# To do:
Nothing should differ between your output and the entries below.

# Data to examine:
* * *

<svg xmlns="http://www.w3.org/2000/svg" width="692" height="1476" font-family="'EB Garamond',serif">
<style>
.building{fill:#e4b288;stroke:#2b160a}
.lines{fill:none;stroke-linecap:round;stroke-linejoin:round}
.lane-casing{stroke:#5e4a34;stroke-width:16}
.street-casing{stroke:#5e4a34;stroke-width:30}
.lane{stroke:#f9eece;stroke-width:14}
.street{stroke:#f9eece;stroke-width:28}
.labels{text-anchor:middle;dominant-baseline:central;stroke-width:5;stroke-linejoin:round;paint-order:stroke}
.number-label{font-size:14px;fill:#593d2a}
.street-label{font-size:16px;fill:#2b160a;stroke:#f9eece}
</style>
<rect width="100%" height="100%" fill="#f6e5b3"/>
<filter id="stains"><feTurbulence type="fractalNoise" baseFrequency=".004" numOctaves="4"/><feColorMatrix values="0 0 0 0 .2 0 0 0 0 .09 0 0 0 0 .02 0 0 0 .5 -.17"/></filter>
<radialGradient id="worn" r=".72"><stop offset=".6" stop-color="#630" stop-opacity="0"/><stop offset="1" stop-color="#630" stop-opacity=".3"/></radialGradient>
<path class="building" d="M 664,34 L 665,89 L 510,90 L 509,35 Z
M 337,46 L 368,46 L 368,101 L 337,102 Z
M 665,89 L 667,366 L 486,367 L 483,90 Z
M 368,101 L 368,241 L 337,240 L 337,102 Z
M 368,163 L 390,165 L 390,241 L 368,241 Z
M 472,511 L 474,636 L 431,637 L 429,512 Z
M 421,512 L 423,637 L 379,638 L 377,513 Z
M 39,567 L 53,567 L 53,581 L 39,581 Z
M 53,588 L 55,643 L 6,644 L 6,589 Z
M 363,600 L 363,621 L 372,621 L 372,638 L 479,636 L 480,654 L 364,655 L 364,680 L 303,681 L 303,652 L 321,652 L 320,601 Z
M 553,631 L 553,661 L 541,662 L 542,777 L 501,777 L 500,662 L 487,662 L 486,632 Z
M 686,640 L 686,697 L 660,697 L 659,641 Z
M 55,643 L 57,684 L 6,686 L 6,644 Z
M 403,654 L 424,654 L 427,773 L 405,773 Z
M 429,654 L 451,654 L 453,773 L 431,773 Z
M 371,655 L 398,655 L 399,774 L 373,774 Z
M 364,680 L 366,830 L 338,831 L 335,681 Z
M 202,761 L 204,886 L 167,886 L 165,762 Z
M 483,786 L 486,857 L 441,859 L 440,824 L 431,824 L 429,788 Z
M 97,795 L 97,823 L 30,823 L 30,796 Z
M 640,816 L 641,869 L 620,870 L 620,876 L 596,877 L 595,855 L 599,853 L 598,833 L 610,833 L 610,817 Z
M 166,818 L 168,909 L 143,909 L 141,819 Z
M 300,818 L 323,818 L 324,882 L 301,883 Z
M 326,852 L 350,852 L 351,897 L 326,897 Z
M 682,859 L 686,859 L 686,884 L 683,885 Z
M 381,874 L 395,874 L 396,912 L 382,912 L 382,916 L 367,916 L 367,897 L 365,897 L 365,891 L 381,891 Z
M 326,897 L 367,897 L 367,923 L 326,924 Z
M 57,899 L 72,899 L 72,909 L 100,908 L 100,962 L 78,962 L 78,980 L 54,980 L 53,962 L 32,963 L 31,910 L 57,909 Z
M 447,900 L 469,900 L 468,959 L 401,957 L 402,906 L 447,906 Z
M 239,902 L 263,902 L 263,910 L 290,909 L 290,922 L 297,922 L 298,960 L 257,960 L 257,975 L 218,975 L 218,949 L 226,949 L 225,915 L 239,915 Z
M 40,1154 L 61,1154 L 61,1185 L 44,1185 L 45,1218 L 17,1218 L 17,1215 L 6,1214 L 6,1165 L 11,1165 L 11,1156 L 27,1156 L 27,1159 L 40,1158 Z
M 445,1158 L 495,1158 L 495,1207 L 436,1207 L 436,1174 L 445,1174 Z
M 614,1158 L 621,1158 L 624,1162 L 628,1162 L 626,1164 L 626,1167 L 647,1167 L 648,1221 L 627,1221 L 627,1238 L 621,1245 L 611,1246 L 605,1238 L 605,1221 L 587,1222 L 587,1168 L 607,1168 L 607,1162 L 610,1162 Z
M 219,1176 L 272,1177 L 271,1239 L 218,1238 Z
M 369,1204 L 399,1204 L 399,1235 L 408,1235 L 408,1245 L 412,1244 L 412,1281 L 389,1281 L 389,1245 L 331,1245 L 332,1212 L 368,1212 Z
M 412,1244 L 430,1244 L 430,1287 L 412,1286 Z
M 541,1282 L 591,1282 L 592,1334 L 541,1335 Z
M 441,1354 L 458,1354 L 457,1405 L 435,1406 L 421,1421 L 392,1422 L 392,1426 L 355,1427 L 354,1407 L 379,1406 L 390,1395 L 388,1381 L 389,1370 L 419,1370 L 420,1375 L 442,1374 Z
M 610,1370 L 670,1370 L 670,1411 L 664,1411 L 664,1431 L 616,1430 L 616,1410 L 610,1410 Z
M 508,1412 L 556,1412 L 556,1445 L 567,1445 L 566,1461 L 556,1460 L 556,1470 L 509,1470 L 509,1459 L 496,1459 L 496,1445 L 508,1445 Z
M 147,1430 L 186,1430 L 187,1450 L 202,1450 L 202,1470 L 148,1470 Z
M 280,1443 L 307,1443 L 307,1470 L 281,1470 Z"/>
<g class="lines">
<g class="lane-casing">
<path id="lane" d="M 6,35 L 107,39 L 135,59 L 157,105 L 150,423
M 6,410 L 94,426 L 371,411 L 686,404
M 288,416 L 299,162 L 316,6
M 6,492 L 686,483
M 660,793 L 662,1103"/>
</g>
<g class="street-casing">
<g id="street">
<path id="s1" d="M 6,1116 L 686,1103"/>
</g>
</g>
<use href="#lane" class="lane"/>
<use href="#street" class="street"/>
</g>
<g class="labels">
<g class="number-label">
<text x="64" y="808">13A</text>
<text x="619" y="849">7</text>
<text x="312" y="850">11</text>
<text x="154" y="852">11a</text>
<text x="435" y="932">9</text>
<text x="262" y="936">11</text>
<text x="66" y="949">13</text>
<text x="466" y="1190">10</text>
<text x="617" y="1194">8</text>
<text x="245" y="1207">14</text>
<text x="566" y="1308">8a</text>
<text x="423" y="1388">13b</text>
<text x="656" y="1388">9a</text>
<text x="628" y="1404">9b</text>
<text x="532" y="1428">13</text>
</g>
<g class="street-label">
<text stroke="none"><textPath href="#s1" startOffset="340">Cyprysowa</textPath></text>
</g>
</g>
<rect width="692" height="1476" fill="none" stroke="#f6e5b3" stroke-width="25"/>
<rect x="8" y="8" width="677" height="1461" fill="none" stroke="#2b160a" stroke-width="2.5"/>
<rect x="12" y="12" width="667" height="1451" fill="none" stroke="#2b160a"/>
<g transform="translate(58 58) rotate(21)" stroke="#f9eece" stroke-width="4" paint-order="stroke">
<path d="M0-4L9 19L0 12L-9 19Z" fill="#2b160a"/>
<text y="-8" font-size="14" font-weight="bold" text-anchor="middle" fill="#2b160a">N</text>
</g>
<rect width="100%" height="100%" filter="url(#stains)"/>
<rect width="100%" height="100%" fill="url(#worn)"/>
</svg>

* * *

# Output:
<svg xmlns="http://www.w3.org/2000/svg" width="692" height="1476" font-family="'EB Garamond',serif">
<style>
.building{fill:#e4b288;stroke:#2b160a}
.lines{fill:none;stroke-linecap:round;stroke-linejoin:round}
.lane-casing{stroke:#5e4a34;stroke-width:16}
.street-casing{stroke:#5e4a34;stroke-width:30}
.lane{stroke:#f9eece;stroke-width:14}
.street{stroke:#f9eece;stroke-width:28}
.labels{text-anchor:middle;dominant-baseline:central;stroke-width:5;stroke-linejoin:round;paint-order:stroke}
.number-label{font-size:14px;fill:#593d2a}
.street-label{font-size:16px;fill:#2b160a;stroke:#f9eece}
</style>
<rect width="100%" height="100%" fill="#f6e5b3"/>
<filter id="stains"><feTurbulence type="fractalNoise" baseFrequency=".004" numOctaves="4"/><feColorMatrix values="0 0 0 0 .2 0 0 0 0 .09 0 0 0 0 .02 0 0 0 .5 -.17"/></filter>
<radialGradient id="worn" r=".72"><stop offset=".6" stop-color="#630" stop-opacity="0"/><stop offset="1" stop-color="#630" stop-opacity=".3"/></radialGradient>
<path class="building" d="M 664,34 L 665,89 L 510,90 L 509,35 Z
M 337,46 L 368,46 L 368,101 L 337,102 Z
M 665,89 L 667,366 L 486,367 L 483,90 Z
M 368,101 L 368,241 L 337,240 L 337,102 Z
M 368,163 L 390,165 L 390,241 L 368,241 Z
M 472,511 L 474,636 L 431,637 L 429,512 Z
M 421,512 L 423,637 L 379,638 L 377,513 Z
M 39,567 L 53,567 L 53,581 L 39,581 Z
M 53,588 L 55,643 L 6,644 L 6,589 Z
M 363,600 L 363,621 L 372,621 L 372,638 L 479,636 L 480,654 L 364,655 L 364,680 L 303,681 L 303,652 L 321,652 L 320,601 Z
M 553,631 L 553,661 L 541,662 L 542,777 L 501,777 L 500,662 L 487,662 L 486,632 Z
M 686,640 L 686,697 L 660,697 L 659,641 Z
M 55,643 L 57,684 L 6,686 L 6,644 Z
M 403,654 L 424,654 L 427,773 L 405,773 Z
M 429,654 L 451,654 L 453,773 L 431,773 Z
M 371,655 L 398,655 L 399,774 L 373,774 Z
M 364,680 L 366,830 L 338,831 L 335,681 Z
M 202,761 L 204,886 L 167,886 L 165,762 Z
M 483,786 L 486,857 L 441,859 L 440,824 L 431,824 L 429,788 Z
M 97,795 L 97,823 L 30,823 L 30,796 Z
M 640,816 L 641,869 L 620,870 L 620,876 L 596,877 L 595,855 L 599,853 L 598,833 L 610,833 L 610,817 Z
M 166,818 L 168,909 L 143,909 L 141,819 Z
M 300,818 L 323,818 L 324,882 L 301,883 Z
M 326,852 L 350,852 L 351,897 L 326,897 Z
M 682,859 L 686,859 L 686,884 L 683,885 Z
M 381,874 L 395,874 L 396,912 L 382,912 L 382,916 L 367,916 L 367,897 L 365,897 L 365,891 L 381,891 Z
M 326,897 L 367,897 L 367,923 L 326,924 Z
M 57,899 L 72,899 L 72,909 L 100,908 L 100,962 L 78,962 L 78,980 L 54,980 L 53,962 L 32,963 L 31,910 L 57,909 Z
M 447,900 L 469,900 L 468,959 L 401,957 L 402,906 L 447,906 Z
M 239,902 L 263,902 L 263,910 L 290,909 L 290,922 L 297,922 L 298,960 L 257,960 L 257,975 L 218,975 L 218,949 L 226,949 L 225,915 L 239,915 Z
M 40,1154 L 61,1154 L 61,1185 L 44,1185 L 45,1218 L 17,1218 L 17,1215 L 6,1214 L 6,1165 L 11,1165 L 11,1156 L 27,1156 L 27,1159 L 40,1158 Z
M 445,1158 L 495,1158 L 495,1207 L 436,1207 L 436,1174 L 445,1174 Z
M 614,1158 L 621,1158 L 624,1162 L 628,1162 L 626,1164 L 626,1167 L 647,1167 L 648,1221 L 627,1221 L 627,1238 L 621,1245 L 611,1246 L 605,1238 L 605,1221 L 587,1222 L 587,1168 L 607,1168 L 607,1162 L 610,1162 Z
M 219,1176 L 272,1177 L 271,1239 L 218,1238 Z
M 369,1204 L 399,1204 L 399,1235 L 408,1235 L 408,1245 L 412,1244 L 412,1281 L 389,1281 L 389,1245 L 331,1245 L 332,1212 L 368,1212 Z
M 412,1244 L 430,1244 L 430,1287 L 412,1286 Z
M 541,1282 L 591,1282 L 592,1334 L 541,1335 Z
M 441,1354 L 458,1354 L 457,1405 L 435,1406 L 421,1421 L 392,1422 L 392,1426 L 355,1427 L 354,1407 L 379,1406 L 390,1395 L 388,1381 L 389,1370 L 419,1370 L 420,1375 L 442,1374 Z
M 610,1370 L 670,1370 L 670,1411 L 664,1411 L 664,1431 L 616,1430 L 616,1410 L 610,1410 Z
M 508,1412 L 556,1412 L 556,1445 L 567,1445 L 566,1461 L 556,1460 L 556,1470 L 509,1470 L 509,1459 L 496,1459 L 496,1445 L 508,1445 Z
M 147,1430 L 186,1430 L 187,1450 L 202,1450 L 202,1470 L 148,1470 Z
M 280,1443 L 307,1443 L 307,1470 L 281,1470 Z"/>
<g class="lines">
<g class="lane-casing">
<path id="lane" d="M 6,35 L 107,39 L 135,59 L 157,105 L 150,423
M 6,410 L 94,426 L 371,411 L 686,404
M 288,416 L 299,162 L 316,6
M 6,492 L 686,483
M 660,793 L 662,1103"/>
</g>
<g class="street-casing">
<g id="street">
<path id="s1" d="M 6,1116 L 686,1103"/>
</g>
</g>
<use href="#lane" class="lane"/>
<use href="#street" class="street"/>
</g>
<g class="labels">
<g class="number-label">
<text x="64" y="808">13A</text>
<text x="619" y="849">7</text>
<text x="312" y="850">11</text>
<text x="154" y="852">11a</text>
<text x="435" y="932">9</text>
<text x="262" y="936">11</text>
<text x="66" y="949">13</text>
<text x="466" y="1190">10</text>
<text x="617" y="1194">8</text>
<text x="245" y="1207">14</text>
<text x="566" y="1308">8a</text>
<text x="423" y="1388">13b</text>
<text x="656" y="1388">9a</text>
<text x="628" y="1404">9b</text>
<text x="532" y="1428">13</text>
</g>
<g class="street-label">
<text stroke="none"><textPath href="#s1" startOffset="340">Cyprysowa</textPath></text>
</g>
</g>
<rect width="692" height="1476" fill="none" stroke="#f6e5b3" stroke-width="25"/>
<rect x="8" y="8" width="677" height="1461" fill="none" stroke="#2b160a" stroke-width="2.5"/>
<rect x="12" y="12" width="667" height="1451" fill="none" stroke="#2b160a"/>
<g transform="translate(58 58) rotate(21)" stroke="#f9eece" stroke-width="4" paint-order="stroke">
<path d="M0-4L9 19L0 12L-9 19Z" fill="#2b160a"/>
<text y="-8" font-size="14" font-weight="bold" text-anchor="middle" fill="#2b160a">N</text>
</g>
<rect width="100%" height="100%" filter="url(#stains)"/>
<rect width="100%" height="100%" fill="url(#worn)"/>
</svg>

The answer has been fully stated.